9 comments on “The badger rampant

  1. frasersherman says:

    Have you ever read Gladwell’s Outliers? One of his points about success is that while you may need a basic level of talent, if you’ve got that, you may do just as well as someone who has much more, depending on push and luck.

  2. Laiima says:

    I was on vacation for a week, and am only now catching up with Slacktiverse threads that I missed.

    Will, this post is wonderful! I’ve always thought I was more Ravenclaw than anything else, but your post shows me that I’m Hufflepuff instead (despite how I just don’t relate to Granny Weatherwax). I do take after my own grandmother, though, who was quite pragmatic. I love philosophy, but I love even more what you can do with it.

    Btw, I’ve always heard it’s 100,000 pages of junk we (writers) have inside that we need to get past.
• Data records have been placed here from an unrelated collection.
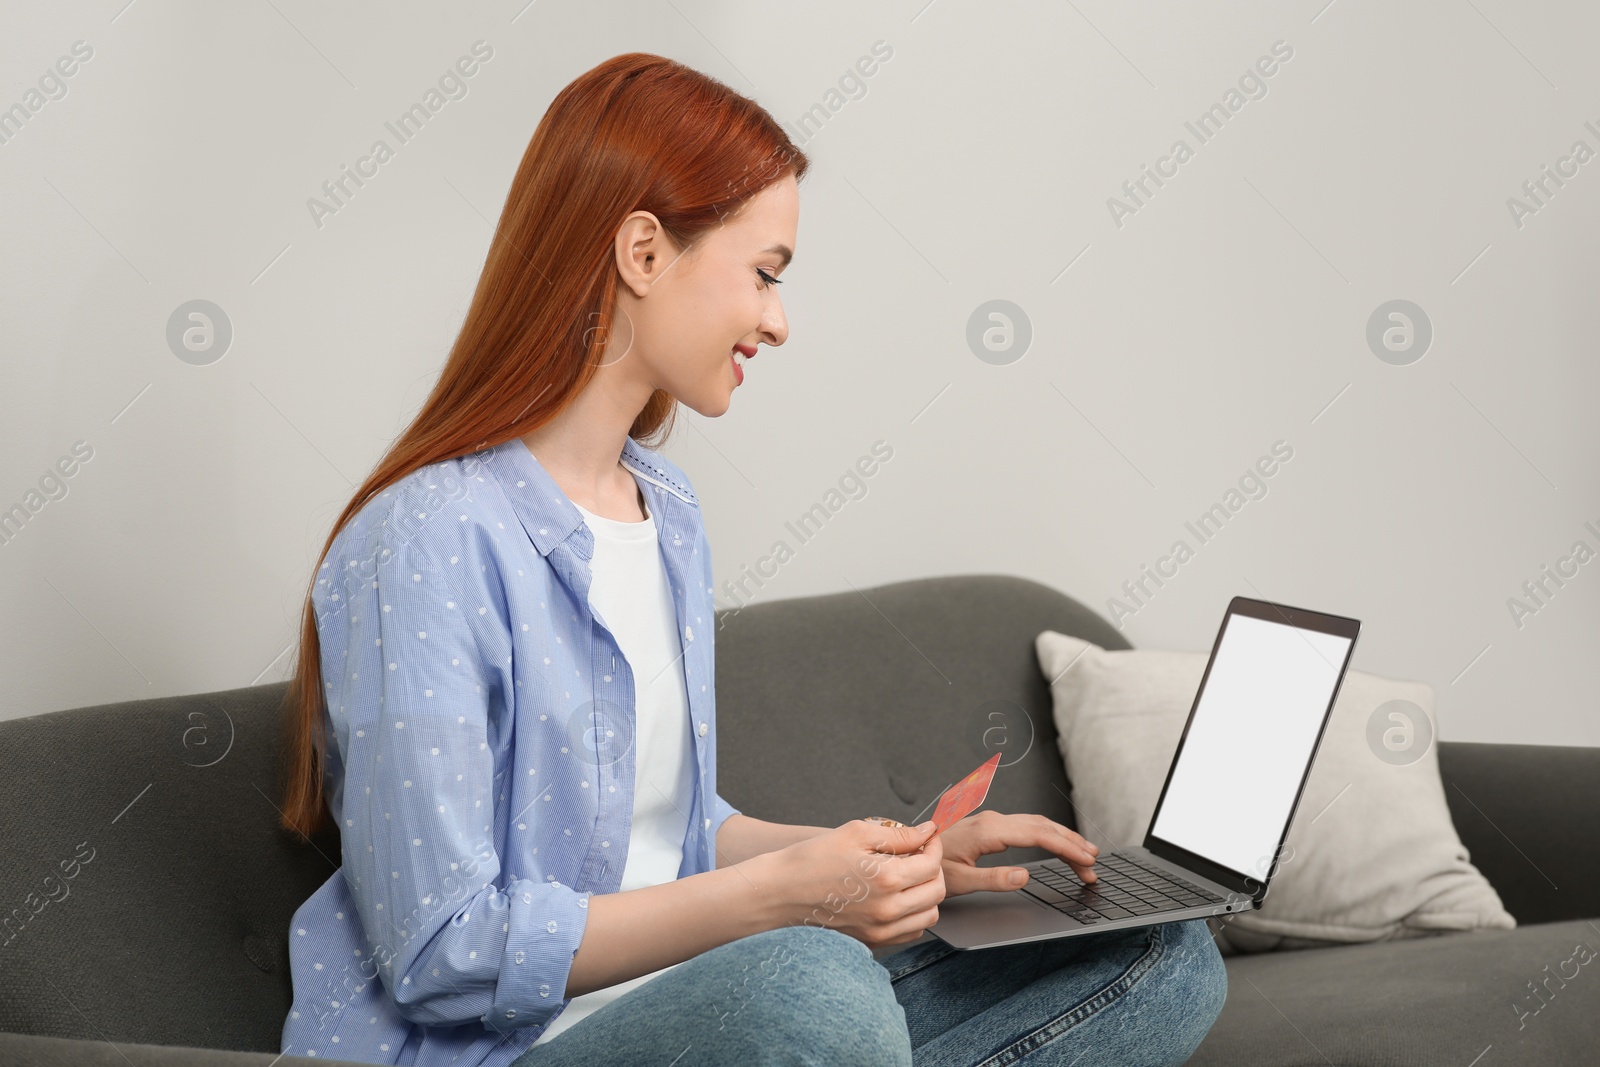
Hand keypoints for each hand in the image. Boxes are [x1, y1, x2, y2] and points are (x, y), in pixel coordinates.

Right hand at [756, 819, 945, 948]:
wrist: (779, 894)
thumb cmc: (811, 860)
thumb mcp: (855, 833)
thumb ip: (897, 834)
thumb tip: (926, 832)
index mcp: (886, 879)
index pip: (931, 864)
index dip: (932, 846)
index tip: (926, 838)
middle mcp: (888, 910)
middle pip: (936, 892)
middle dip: (934, 868)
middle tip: (919, 854)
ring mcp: (880, 931)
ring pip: (928, 916)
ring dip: (926, 894)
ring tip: (909, 876)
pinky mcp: (871, 942)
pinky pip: (910, 932)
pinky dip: (913, 914)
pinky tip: (897, 897)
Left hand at [937, 810, 1099, 896]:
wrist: (908, 853)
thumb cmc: (931, 867)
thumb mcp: (960, 880)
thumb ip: (994, 879)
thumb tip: (1026, 876)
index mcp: (990, 830)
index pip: (1039, 835)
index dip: (1067, 848)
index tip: (1087, 862)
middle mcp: (994, 820)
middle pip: (1044, 827)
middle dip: (1072, 844)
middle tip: (1093, 865)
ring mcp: (992, 821)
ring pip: (1037, 824)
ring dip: (1063, 838)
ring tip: (1085, 855)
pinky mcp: (990, 826)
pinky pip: (1027, 826)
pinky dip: (1048, 835)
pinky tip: (1057, 844)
Which caused me to actually try to estimate how many words I’ve written in my life, to see if maybe I’m in on the good stuff yet. :-/ How is that for ridiculous?

  3. Sixwing says:

    This is a wonderful post. I like badgers quite a bit, myself.*s*
    I think I’ll forward it to my Mom – she likes Hufflepuff, too.

  4. storiteller says:

    I was just thinking of Malcolm Gladwell’s Outliers, even though I haven’t read it yet. It’s on the long, long list.

    In terms of the hard work vs. talent spectrum, I’ve always been on the opposite end. Not that I totally lack talent, but I had a tendency in high school to pick things that I was not naturally gifted at (or even negatively talented). Namely, music and sports. I’d work my ass off just to keep up, but I did because I enjoyed it. In fact, I still have that attitude towards most things. My greatest pride in my career and volunteering is how hard I work to do it well, even though I am using my natural giftings.
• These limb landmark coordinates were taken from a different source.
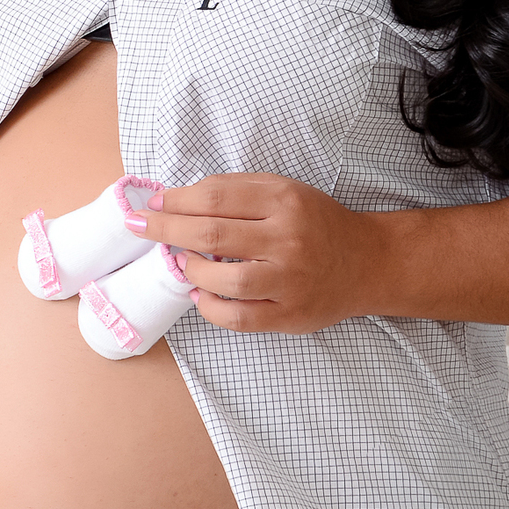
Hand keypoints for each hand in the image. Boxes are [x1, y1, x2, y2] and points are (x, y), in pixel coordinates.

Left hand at [135, 172, 374, 333]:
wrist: (366, 261)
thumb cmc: (315, 222)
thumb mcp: (283, 190)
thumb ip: (236, 191)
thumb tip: (181, 198)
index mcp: (284, 201)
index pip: (216, 198)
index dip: (177, 201)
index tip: (155, 204)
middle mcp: (288, 239)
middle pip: (213, 234)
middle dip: (167, 230)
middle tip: (142, 227)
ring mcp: (290, 281)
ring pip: (225, 280)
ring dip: (192, 270)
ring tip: (183, 263)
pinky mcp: (291, 315)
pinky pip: (240, 318)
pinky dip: (212, 309)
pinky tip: (200, 295)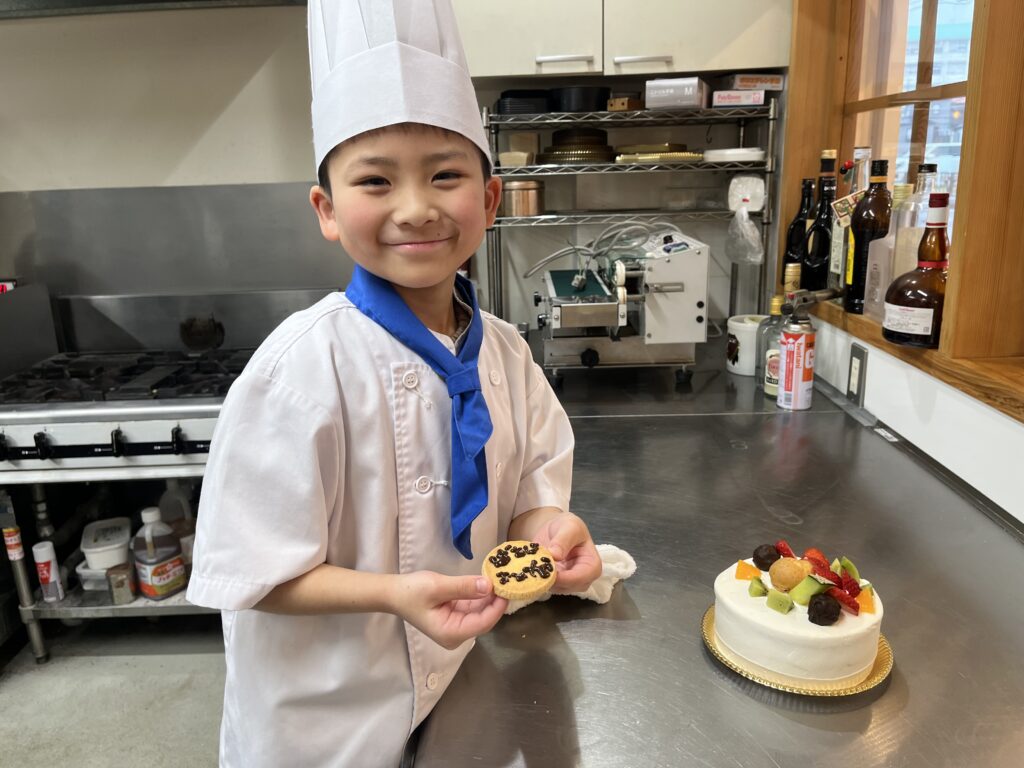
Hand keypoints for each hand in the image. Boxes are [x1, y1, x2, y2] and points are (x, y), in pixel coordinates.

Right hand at [391, 571, 507, 649]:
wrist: (393, 593)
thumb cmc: (412, 592)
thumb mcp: (438, 586)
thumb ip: (464, 587)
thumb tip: (489, 586)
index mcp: (451, 633)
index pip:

    Just a warning though – this attitude can totally backfire if you take it too far. I’m the sort of person who wants to do All The Things and Do Them Well, and there’s just not enough hours in the day. It’s easy to exhaust yourself.

  5. Fireflies says:

    Part of the song from the Order of the Phoenix:
    A House in which they might
    Take only those they wanted, so,
    For instance, Slytherin
    Took only pure-blood wizards
    Of great cunning, just like him,
    And only those of sharpest mind
    Were taught by Ravenclaw
    While the bravest and the boldest
    Went to daring Gryffindor,
    Good Hufflepuff, she took the rest,
    And taught them all she knew,

    Hufflepuff is the “all the rest” house. And from a song you’ve already quoted, the house also had a virtue it valued most – hard work. Now, I don’t think Rowling was particularly consistent here (unless we can guarantee that a person will at least be or value being at least one of brave, smart, sly, hardworking), but Hufflepuff isn’t presented in the books as you’ve presented it here.

    Having your own spin on a story and using that spin in your own imagination is fine – it’s what good stories should do! But if you’re arguing with fans about canon, this argument doesn’t hold weight.

  6. Will Wildman says:

    I think you’re not following things quite to their logical conclusion, Fireflies. It does say Hufflepuff “took the rest”, but “the rest” in this case consists of the students who did not fit with the other houses, and she judged them based on the effort they put into it. In what way does that not exactly match what I’ve described in the main post? What do you think I’ve argued Hufflepuff was or should have been doing that she didn’t?

  7. […] my head, I’d go into Ravenclaw. I like books and learning and intellectual challenges. But if the theory in this post is right, and the Sorting Hat looks not to your own personality traits, but how you value those […]

  8. kristycat says:

    Psst – can I use this in my class? It actually ties in perfectly with our Unit 1 theme! (And I know I’ve got at least one kid who hasn’t read a book in years but loved HP)

  9. Will Wildman says:

    Absolutely! I have no idea how this could be directly applicable to a classroom setting but I 100% support indoctrinating children with my beliefs.